Here’s a minimal end-to-end pipeline — load some documents, embed them, store them, and query:

import os
from langchain_community.document_loaders import DirectoryLoader, TextLoader
from langchain.text_splitter import RecursiveCharacterTextSplitter
from langchain_openai import OpenAIEmbeddings, ChatOpenAI
from langchain_chroma import Chroma
from langchain.chains import RetrievalQA
from langchain.prompts import PromptTemplate

# 1. Load documents
loader = DirectoryLoader("./docs", glob="**/*.md", loader_cls=TextLoader)
docs = loader.load()
print(f"Loaded {len(docs)} documents")

# 2. Chunk
splitter = RecursiveCharacterTextSplitter(chunk_size=512, chunk_overlap=64)
chunks = splitter.split_documents(docs)
print(f"Split into {len(chunks)} chunks")

# 3. Embed + store
embeddings = OpenAIEmbeddings(model="text-embedding-3-small")
vectorstore = Chroma.from_documents(
    documents=chunks,
    embedding=embeddings,
    persist_directory="./chroma_db"
)

# 4. Build retrieval chain
template = """Answer based on the context below.

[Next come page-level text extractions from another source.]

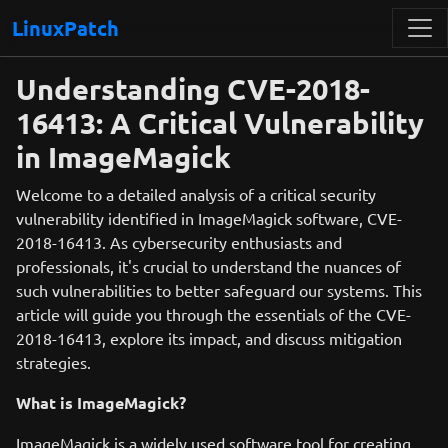
LinuxPatch
Understanding CVE-2018-
16413: A Critical Vulnerability
in ImageMagick
Welcome to a detailed analysis of a critical security
vulnerability identified in ImageMagick software, CVE-
2018-16413. As cybersecurity enthusiasts and
professionals, it's crucial to understand the nuances of
such vulnerabilities to better safeguard our systems. This
article will guide you through the essentials of the CVE-
2018-16413, explore its impact, and discuss mitigation
strategies.
What is ImageMagick?
ImageMagick is a widely used software tool for creating,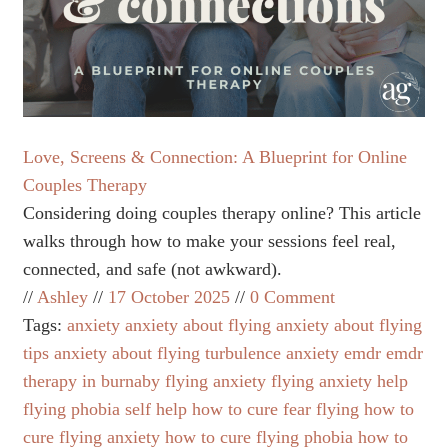
Love, Screens & Connection: A Blueprint for Online
Couples Therapy
Considering doing couples therapy online? This article
walks through how to make your sessions feel real,
connected, and safe (not awkward).
Ashley
17 October 2025
0 Comment
Tags:
anxiety
anxiety about flying
anxiety about flying
tips
anxiety about flying turbulence
anxiety emdr
emdr
therapy in burnaby
flying anxiety
flying anxiety help
flying phobia self help
how to cure fear flying
how to
cure flying anxiety
how to cure flying phobia
how to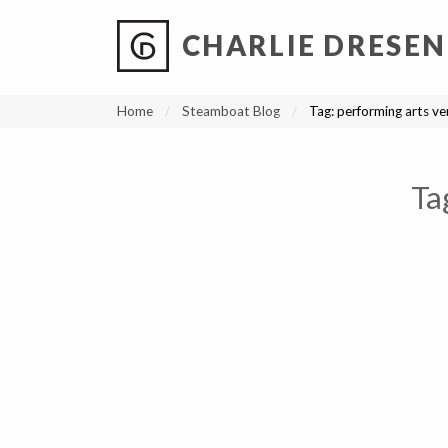
CHARLIE DRESEN
?
?
?
P
?
?
?
?
?
?
?
?
Home
Steamboat Blog
Tag:
performing arts v
Ta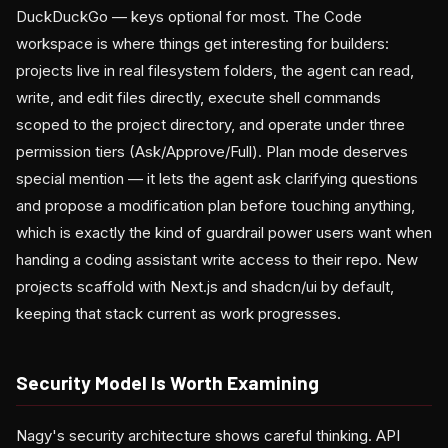
DuckDuckGo — keys optional for most. The Code
workspace is where things get interesting for builders:
projects live in real filesystem folders, the agent can read,
write, and edit files directly, execute shell commands
scoped to the project directory, and operate under three
permission tiers (Ask/Approve/Full). Plan mode deserves
special mention — it lets the agent ask clarifying questions
and propose a modification plan before touching anything,
which is exactly the kind of guardrail power users want when
handing a coding assistant write access to their repo. New
projects scaffold with Next.js and shadcn/ui by default,
keeping that stack current as work progresses.
Security Model Is Worth Examining
Nagy's security architecture shows careful thinking. API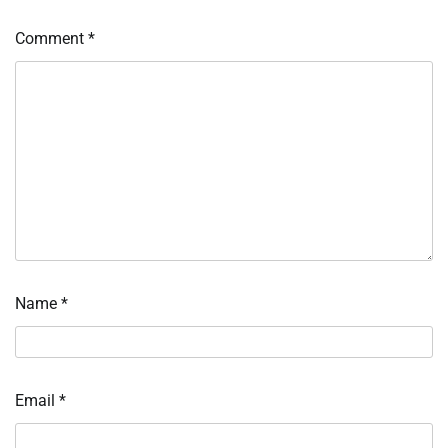
Comment
*
Name
*
Email
*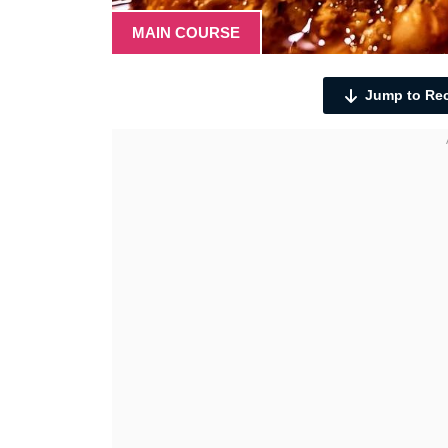
MAIN COURSE
Jump to Re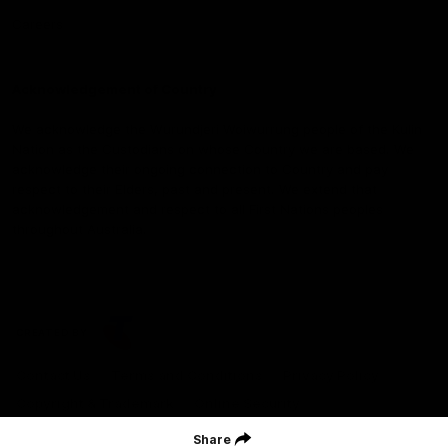
Careers
Acknowledgement of Country
We acknowledge the Wurundjeri Woiwurrung people of the Kulin
Nation as the Custodians on whose Country we are based. We
acknowledge their ongoing connection to Country and pay
respect to their Elders, past and present. We extend that
acknowledgement and respect to all First Nations peoples
throughout Australia.
CREATED BY
Contact Us
Terms and Conditions
Privacy Policy
Copyright & Trademark
Online Security
Share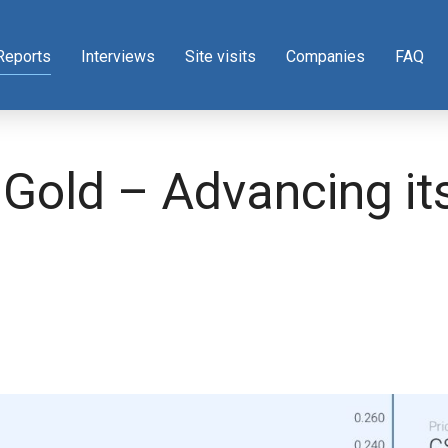
Reports
Interviews
Site visits
Companies
FAQ
 Gold – Advancing it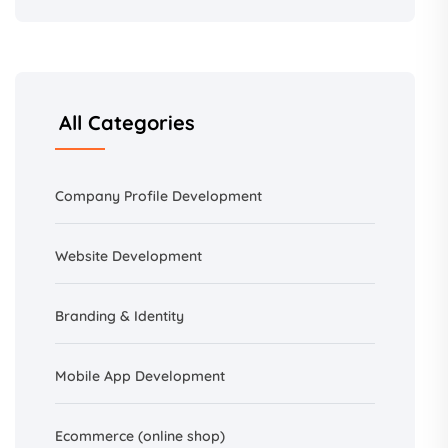
All Categories
Company Profile Development
Website Development
Branding &
Identity
Mobile App Development
Ecommerce (online shop)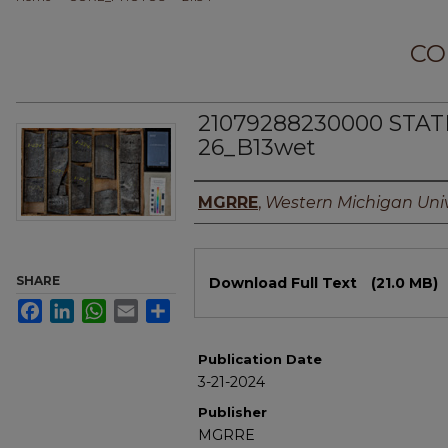
CO
21079288230000 STAT
26_B13wet
Authors
MGRRE
,
Western Michigan Univ
Files
SHARE
Download Full Text
(21.0 MB)
Facebook
LinkedIn
WhatsApp
Email
Share
Publication Date
3-21-2024
Publisher
MGRRE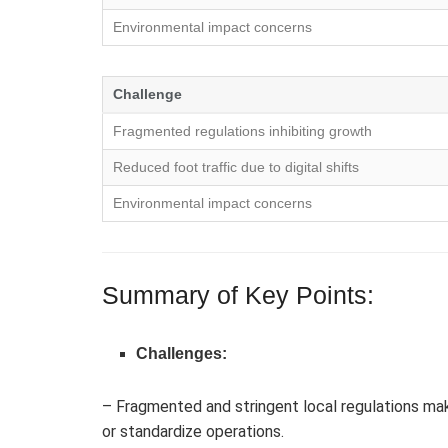
Environmental impact concerns
Challenge
Fragmented regulations inhibiting growth
Reduced foot traffic due to digital shifts
Environmental impact concerns
Summary of Key Points:
Challenges:
– Fragmented and stringent local regulations mak
or standardize operations.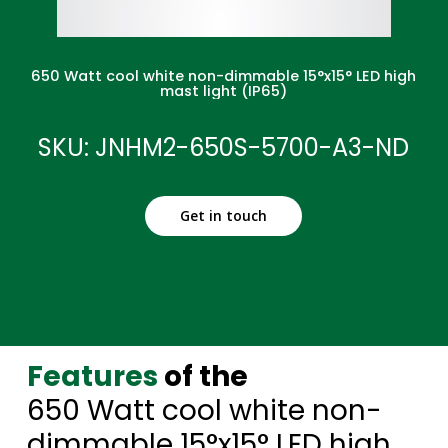
650 Watt cool white non-dimmable 15°x15° LED high
mast light (IP65)
SKU: JNHM2-650S-5700-A3-ND
Get in touch
Features
of the
650 Watt cool white non-
dimmable 15°x15° LED high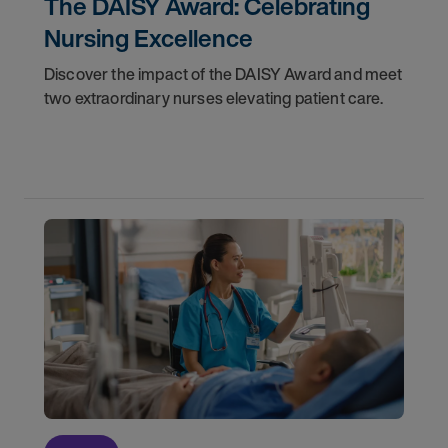
The DAISY Award: Celebrating
Nursing Excellence
Discover the impact of the DAISY Award and meet
two extraordinary nurses elevating patient care.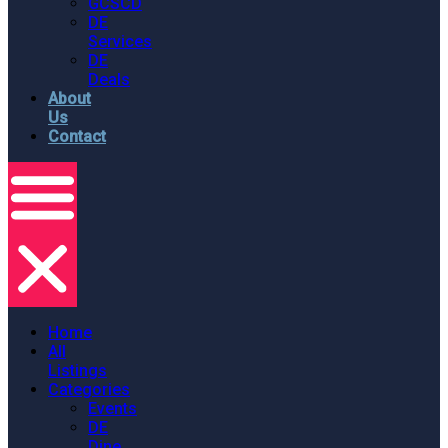
GCSCD
DE
Services
DE
Deals
About
Us
Contact
Home
All
Listings
Categories
Events
DE
Dine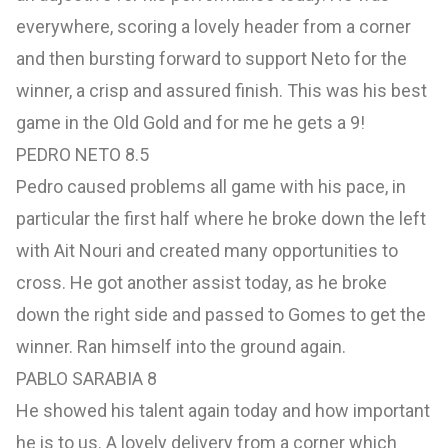
everywhere, scoring a lovely header from a corner
and then bursting forward to support Neto for the
winner, a crisp and assured finish. This was his best
game in the Old Gold and for me he gets a 9!
PEDRO NETO 8.5
Pedro caused problems all game with his pace, in
particular the first half where he broke down the left
with Ait Nouri and created many opportunities to
cross. He got another assist today, as he broke
down the right side and passed to Gomes to get the
winner. Ran himself into the ground again.
PABLO SARABIA 8
He showed his talent again today and how important
he is to us. A lovely delivery from a corner which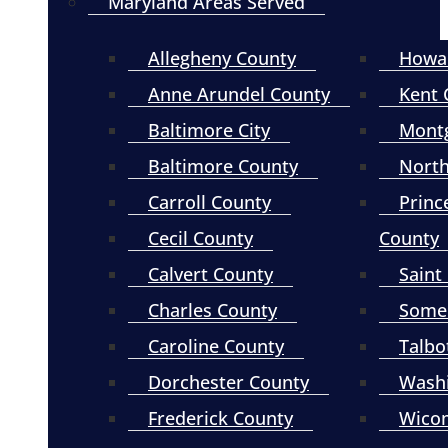
Maryland Areas Served
Allegheny County
Howa
Anne Arundel County
Kent 
Baltimore City
Mont
Baltimore County
North
Carroll County
Princ
Cecil County
County
Calvert County
Saint
Charles County
Somer
Caroline County
Talbo
Dorchester County
Wash
Frederick County
Wico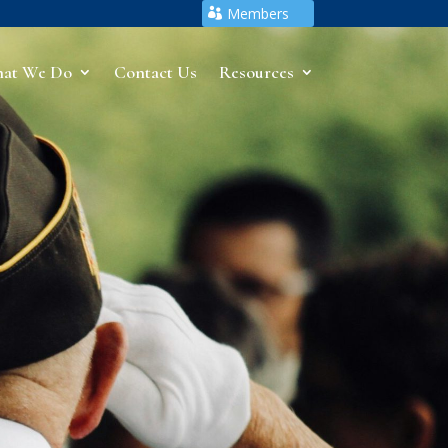
Members
at We Do
Contact Us
Resources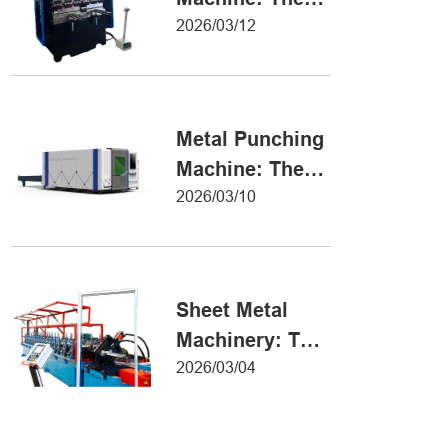
Definitive Guide
2026/03/12
to Precision
Metal Forming
Metal Punching
Machine: The
Ultimate Guide
2026/03/10
to Precision
Hole Punching
Sheet Metal
Machinery: The
Ultimate Guide
2026/03/04
to Industrial
Fabrication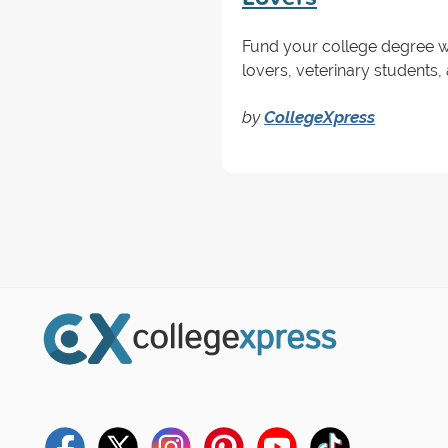
Fund your college degree wi
lovers, veterinary students,
by
CollegeXpress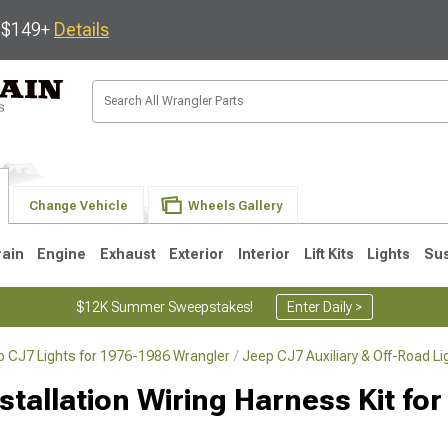
s $149+
Details
Change Vehicle
Wheels Gallery
rain
Engine
Exhaust
Exterior
Interior
Lift Kits
Lights
Su
$12K Summer Sweepstakes!
Enter Daily >
p CJ7 Lights for 1976-1986 Wrangler
Jeep CJ7 Auxiliary & Off-Road L
JK
1997-2006 TJ
1987-1995 YJ
19
tallation Wiring Harness Kit for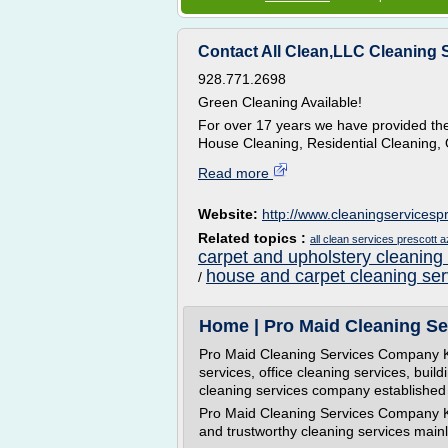
Contact All Clean,LLC Cleaning S
928.771.2698
Green Cleaning Available!
For over 17 years we have provided the 
House Cleaning, Residential Cleaning, 
Read more
Website:
http://www.cleaningservicesp
Related topics :
all clean services prescott a
carpet and upholstery cleaning
house and carpet cleaning ser
/
Home | Pro Maid Cleaning Se
Pro Maid Cleaning Services Company Ku
services, office cleaning services, buil
cleaning services company established 
Pro Maid Cleaning Services Company Kua
and trustworthy cleaning services mainly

Say "I don't know" if the context
doesn't contain the answer.

Context: {context}
Question: {question}
Answer:"""

qa = RetrievalQA.from_chain_type(
    llm=ChatOpenAI(model="gpt-4o-mini", temperature=0),
    chain_type="stuff",
    retriever=vectorstore.as_retriever(search_kwargs={"k": 4}),
    chain_type_kwargs={
        "prompt": PromptTemplate(
            template=template,
            input_variables=["context", "question"]
        )
    }
)

# 5. Query
while True:
    question = input("\nAsk a question (or 'quit'): ")
    if question.lower() == "quit":
        break
    result = qa.invoke({"query": question})
    print(f"\n{result['result']}")

What This Doesn’t Cover (Yet)

This is the happy path. Production RAG introduces a lot of complexity I want to address in separate posts:

  • Evaluation — how do you know if your RAG is actually good? RAGAS, LlamaIndex eval frameworks
  • Chunking strategies — semantic chunking, parent-child chunking, document hierarchy
  • Hybrid search — combining dense and sparse retrieval
  • Reranking — Cohere Rerank, cross-encoder models
  • Agentic retrieval — query decomposition, iterative retrieval

The pipeline I’ve shown here is functional but naive. It works well enough to prototype on. The gap between this prototype and a production system is where most of the interesting engineering lives, and that’s what I’ll be exploring in upcoming posts.


Prerequisites

If you want to run the code above:

pip install langchain langchain-openai langchain-chroma chromadb
export OPENAI_API_KEY="your-key-here"

Put some markdown or text files in a ./docs directory and you’re off.